Hacía algo más de un año que no visitaba el restaurante de Paco Roncero y ha sido una gran cena con un chef muy en forma y un nuevo menú, llamado Afirmación y que transita desde sus clásicos a nuevas creaciones, pasando por un delicado y excitante homenaje a Madrid. Que ya era hora, porque -al contrario de lo que ocurre en las otras comunidades- nuestros chefs vanguardistas suelen adentrarse más en el cosmopolitismo que en la humilde, rica y poco conocida cocina madrileña.

Cenar allí en noches cálidas es una experiencia verdaderamente inolvidable. Una vista de cielo de colores cambiantes, de torres que quieren tocarlo, de cúpulas doradas o púrpuras y hasta de dos grandes cuádrigas gobernadas por colosos, enmarcan una cocina muy cuidada y llena de refinamiento (gustativo y visual) que es servida con exquisitez y perfecto ritmo. Sin duda el mejor lugar (si juntamos belleza y gastronomía) para el estío. Y no solo de Madrid.

La secuencia de aperitivos empieza con los clásicos y acaba con los madrileños y lleva a recuerdos opulentos. A mi, que soy tan mayor, a aquellos pantagruélicos entremeses de los paradores (¿por qué no los recupera alguien) que seguro que inspiraron a Adrià, cuando convirtió casi toda la comida en una suerte de sucesión de tapas, revolucionando la manera de comer del mundo entero.

La tarta aérea de trufa es una elegante pizza de merengue, el olivo milenario (todo un clásico) una oda a la aceituna (esferificada, bombonizada y tartarizada) y el filipino de foie una tierna delicia de chocolate blanco.

Muy sabroso y original el salmón marinado que envuelve en un taco de alga nori y adereza con miso blanco y wasabi. El salmonete en escabeche tiene una estupenda base de zanahoria y el matrimonio esconde un estupendo y cremoso romescu con picantes de ají. Una delicia.

### Indicaciones
Devuelve sin cambios el fragmento de la reseña del restaurante que va desde "La tarta aérea" hasta "ají. Una delicia.", ambos incluidos. El listado no interviene para nada en esto.

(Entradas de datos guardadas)
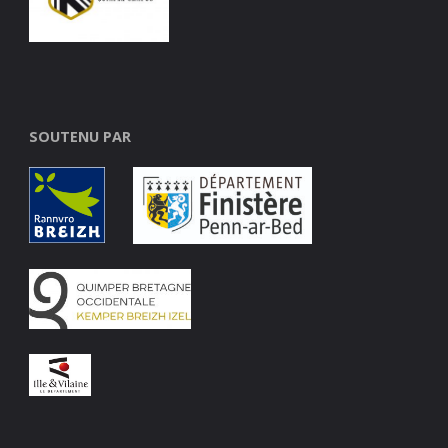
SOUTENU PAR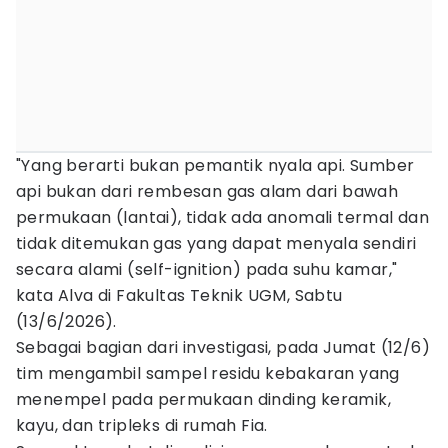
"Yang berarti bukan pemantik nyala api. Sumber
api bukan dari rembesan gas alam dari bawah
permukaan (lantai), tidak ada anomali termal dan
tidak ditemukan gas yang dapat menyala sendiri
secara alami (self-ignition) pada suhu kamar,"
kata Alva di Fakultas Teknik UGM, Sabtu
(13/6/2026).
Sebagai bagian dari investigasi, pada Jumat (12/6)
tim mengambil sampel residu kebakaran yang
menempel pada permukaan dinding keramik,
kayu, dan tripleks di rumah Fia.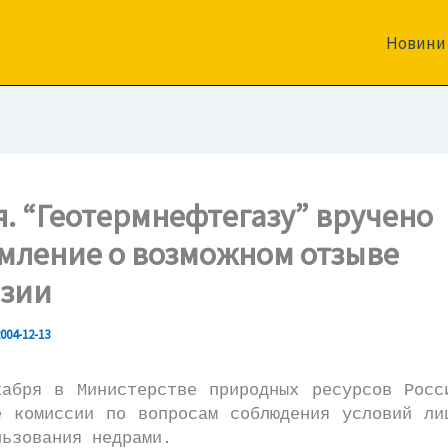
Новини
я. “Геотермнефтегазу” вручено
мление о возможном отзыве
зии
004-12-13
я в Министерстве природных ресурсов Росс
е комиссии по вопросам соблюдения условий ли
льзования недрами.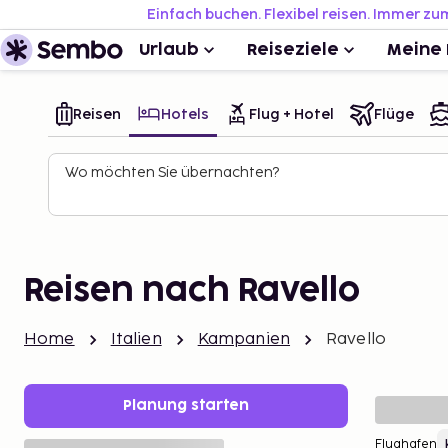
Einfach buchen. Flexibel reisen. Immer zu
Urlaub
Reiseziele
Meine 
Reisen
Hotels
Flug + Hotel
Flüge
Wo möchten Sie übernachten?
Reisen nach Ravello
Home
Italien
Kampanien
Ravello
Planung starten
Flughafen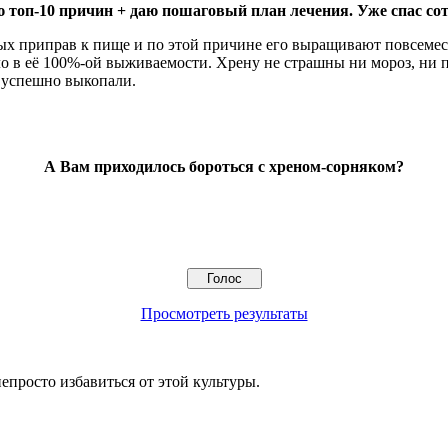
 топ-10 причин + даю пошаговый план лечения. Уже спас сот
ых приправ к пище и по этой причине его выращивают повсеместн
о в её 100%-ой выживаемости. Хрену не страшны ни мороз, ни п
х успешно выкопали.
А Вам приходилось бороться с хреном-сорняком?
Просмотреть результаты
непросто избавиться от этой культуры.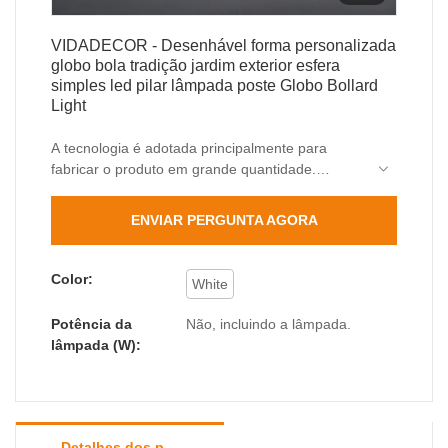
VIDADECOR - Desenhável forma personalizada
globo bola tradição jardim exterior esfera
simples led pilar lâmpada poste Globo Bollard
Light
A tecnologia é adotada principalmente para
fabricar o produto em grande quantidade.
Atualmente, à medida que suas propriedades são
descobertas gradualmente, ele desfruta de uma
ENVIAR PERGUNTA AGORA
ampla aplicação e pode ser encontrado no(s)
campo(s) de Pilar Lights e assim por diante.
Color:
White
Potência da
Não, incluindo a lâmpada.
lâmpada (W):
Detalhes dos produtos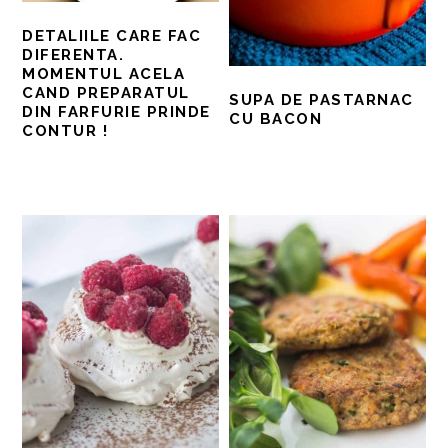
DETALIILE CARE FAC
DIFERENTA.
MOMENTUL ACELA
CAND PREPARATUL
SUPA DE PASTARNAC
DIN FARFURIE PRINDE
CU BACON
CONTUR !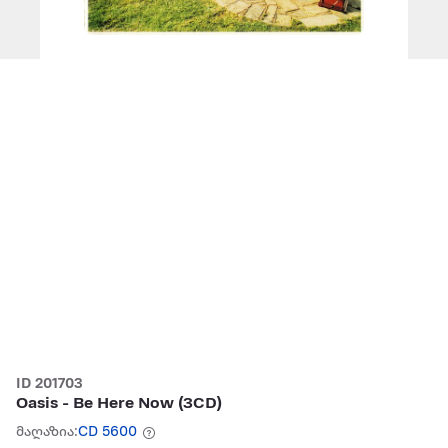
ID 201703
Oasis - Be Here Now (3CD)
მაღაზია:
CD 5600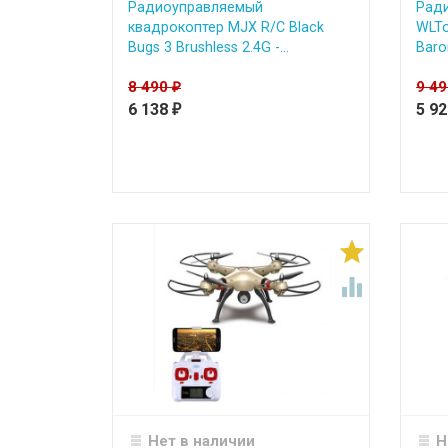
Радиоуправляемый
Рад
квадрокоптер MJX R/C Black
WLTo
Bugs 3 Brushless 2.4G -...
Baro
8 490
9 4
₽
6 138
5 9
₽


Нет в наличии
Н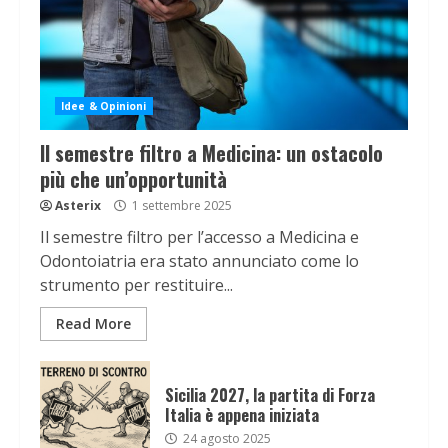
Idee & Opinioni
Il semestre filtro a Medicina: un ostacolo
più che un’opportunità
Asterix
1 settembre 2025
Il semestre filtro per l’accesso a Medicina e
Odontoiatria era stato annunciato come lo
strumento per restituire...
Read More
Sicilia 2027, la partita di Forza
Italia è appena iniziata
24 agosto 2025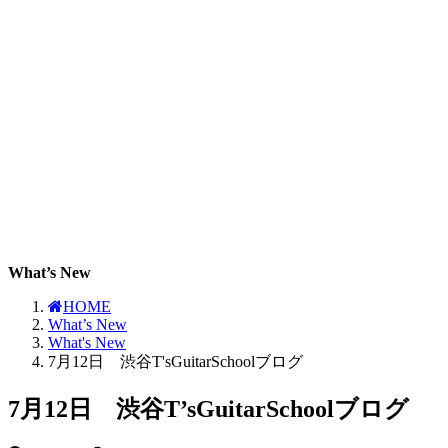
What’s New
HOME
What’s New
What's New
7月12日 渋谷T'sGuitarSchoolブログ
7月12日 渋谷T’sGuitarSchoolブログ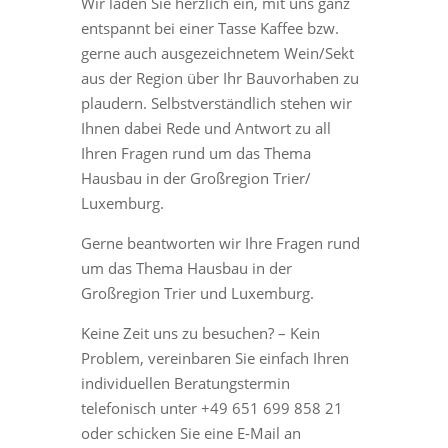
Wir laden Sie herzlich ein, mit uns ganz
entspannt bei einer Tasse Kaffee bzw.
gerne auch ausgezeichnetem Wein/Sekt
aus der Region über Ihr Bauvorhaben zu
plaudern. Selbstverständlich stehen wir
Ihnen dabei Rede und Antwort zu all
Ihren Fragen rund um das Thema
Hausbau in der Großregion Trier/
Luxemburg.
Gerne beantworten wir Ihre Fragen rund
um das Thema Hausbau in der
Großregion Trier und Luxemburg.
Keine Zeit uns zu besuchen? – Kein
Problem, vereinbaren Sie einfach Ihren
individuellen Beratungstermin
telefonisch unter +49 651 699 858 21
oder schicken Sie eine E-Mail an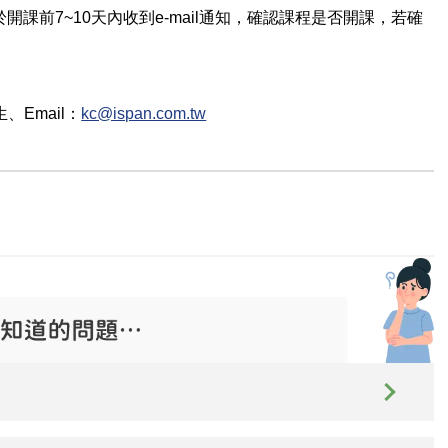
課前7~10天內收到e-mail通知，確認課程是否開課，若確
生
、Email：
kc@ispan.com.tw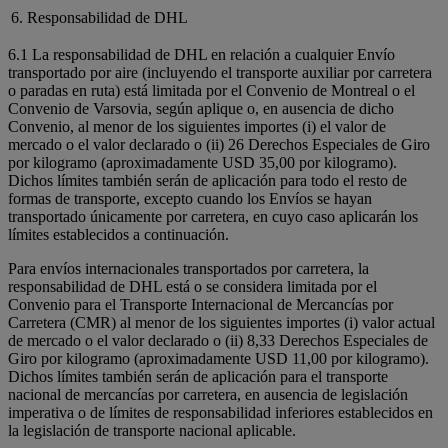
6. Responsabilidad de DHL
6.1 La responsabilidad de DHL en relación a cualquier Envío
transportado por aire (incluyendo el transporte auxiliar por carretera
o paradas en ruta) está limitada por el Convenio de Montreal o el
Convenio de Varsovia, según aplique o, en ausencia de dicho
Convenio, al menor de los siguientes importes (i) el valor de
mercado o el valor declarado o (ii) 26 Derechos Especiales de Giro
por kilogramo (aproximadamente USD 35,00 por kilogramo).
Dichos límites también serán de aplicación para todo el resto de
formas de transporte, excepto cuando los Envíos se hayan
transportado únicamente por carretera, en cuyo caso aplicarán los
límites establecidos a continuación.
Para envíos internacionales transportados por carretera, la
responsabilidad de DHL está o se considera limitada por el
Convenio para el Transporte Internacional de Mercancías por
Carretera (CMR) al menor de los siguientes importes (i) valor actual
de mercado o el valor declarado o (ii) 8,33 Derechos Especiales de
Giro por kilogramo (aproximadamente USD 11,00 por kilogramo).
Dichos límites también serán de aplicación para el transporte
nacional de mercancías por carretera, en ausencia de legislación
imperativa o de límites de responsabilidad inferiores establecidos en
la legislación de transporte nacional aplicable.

### Espacio de respuesta
La tarta aérea de trufa es una elegante pizza de merengue, el olivo milenario (todo un clásico) una oda a la aceituna (esferificada, bombonizada y tartarizada) y el filipino de foie una tierna delicia de chocolate blanco.

Muy sabroso y original el salmón marinado que envuelve en un taco de alga nori y adereza con miso blanco y wasabi. El salmonete en escabeche tiene una estupenda base de zanahoria y el matrimonio esconde un estupendo y cremoso romescu con picantes de ají. Una delicia.